"And, granting the doctrine of equality to be strictly true," continued the gentleman, "yet how long, how very long must it be, ere the race of mankind shall be able to throw off their prejudices—their present artificial condition, shall we call it?—so completely as to reinduce and reinstate that universal equality we have just agreed to be natural."
"Very sensible, sir," interjected Kucky Sarson; "but I am just thinking," he added, feeling some return of his usual confidence, "that equality never will be reinstated, unless we spread its great doctrines by all the means in our power. Equality must be enuntiated, maintained, and defended, sir; or, like other truths which have lain hid for ages, it will not produce any fruit."
"True, my good friend," answered the gentleman; "but permit me to remind you that practice is more powerful than precept. If we each sought to act towards our fellow-creatures as if they were really our brethren and sisters, the principles of a true equality would soon gain a citadel in each human heart. It is the putting into practice of this deep conviction of our common brotherhood which is really most worthy of our endeavours. We may contend against the artificial distinctions which are established among men till doomsday; but if we do not, on all occasions, display brotherly feeling towards our fellows, our contention will produce no salutary effect."
"Indeed, sir," said the barber, "I feel you are by far the more consistent philosopher of the two——"

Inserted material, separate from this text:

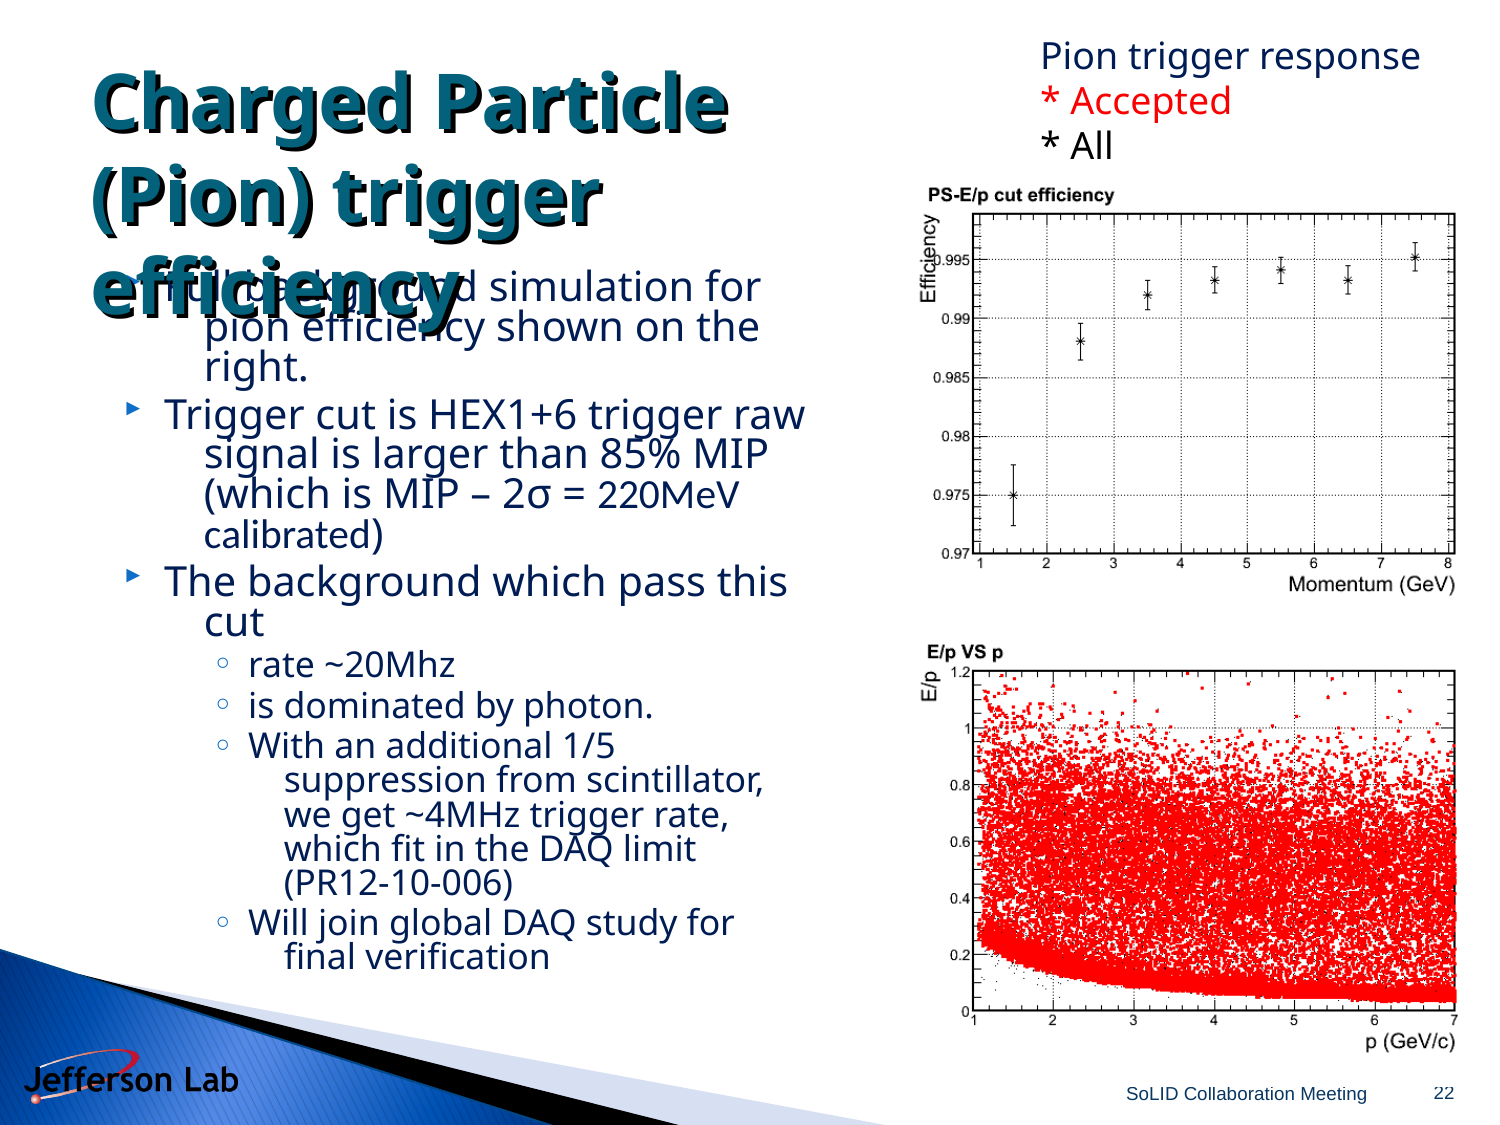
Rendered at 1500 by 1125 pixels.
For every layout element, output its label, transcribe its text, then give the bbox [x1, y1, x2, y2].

"Nay," said the gentleman, cutting short the barber's strain of intended panegyric; "I would not have you suppose that I am a perfect practiser of the maxims I am recommending. I never yet found a man who fulfilled his own definition of a philanthropist, a patriot, or a philosopher,—that is, if his definition were worthy of being termed one. I only press this fact upon your notice, my friend: that I was once in the habit of talking as loudly about equality as yourself,—nay, even dogmatically about it, and that is not like your way of talking; but I have ceased to talk about the name, and am now endeavouring to spread the spirit of it. I try to do all the good I can, to make every one as happy as I can, to banish all the misery I can. I cannot always keep in mind that every human being I meet is my brother or sister; for the force of old habit is such that a pernicious aristocracy moves within me sometimes, but I try to keep it down. My friend, I am preaching to you, rather than conversing with you; but we will now leave this subject for some lighter theme, if you please; only permit me to say, in conclusion, that you must never believe yourself to be a thorough disciple of Equality while a grain of offence arises in your mind on seeing a gentleman converse with a gypsy."
It would be tiresome to pursue any further the conversation of the barber and the strange gentleman. Suffice it to say that Kucky Sarson was an altered man from that day, though he never saw the gentleman again. He subdued the habit of expressing his convictions in terms which he knew must give offence and create prejudice, rather than advance truth, couch them as courteously as he might in the flourish of politeness. He turned his efforts, in the humble sphere of his conventional existence, rather towards preparing the world for rigid truth, than towards impelling the people into the acknowledgment and practice of principles of which they had not as yet learned the alphabet. These changes, to Kucky Sarson's honour be it spoken, came over his spirit, not through cowardice,—for he possessed enough of strength of mind and principle to have braved a prison, had he thought his lot cast in the fitting and becoming time: it was honest conviction which acted as a mollifier of Kucky's manners, and the usefulness of the change in him was evidenced by the greater good he effected in his modified character. He preserved his grandfather's favourite saying to the last day of his life; and, as no one sought more ardently to fulfil the character of an humble philanthropist,—to alleviate distress wherever he found it,—to soften and dissipate asperity of temper, and to create the genuine feeling of brotherhood, and the practice of self-sacrifice among all men,—so his name and favourite adage were remembered after his death; insomuch that when a word tending to difference arose among the plain inhabitants of Caistor-in-Lindsey, it was usually succeeded, and the difference prevented, by some one observing, "Why, neighbours, what's the use of wrangling? You know what good Kucky Sarson used to say,—'Right is every man's, and Wrong is no man's right.'"
RAVEN DICK, THE POACHER;
OR,
"WHO SCRATCHED THE BULL?"
Kiah Dobson,—they always called him Kiah "for shortness sake," as we used to say in Lincolnshire; but his full name was Hezekiah,—Kiah Dobson was a hearty buck of a farmer, who ploughed about fifty acres, and fed sheep and bullocks on about fifty others. He was a tenant of good old Squire Anderson, the ancestor of the Yarboroughs, who are called Lords in these new-fashioned times. Lindsey and its largest landlord presented, it need scarcely be said, very different features sixty years ago to those they present now. Squire Anderson kept a coach, but he had not three or four, like his successor, the peer: he had one good house at Manby, but he had not that and a much grander one at Brocklesby, another at Appuldercome, in the Isle of Wight, and another in town.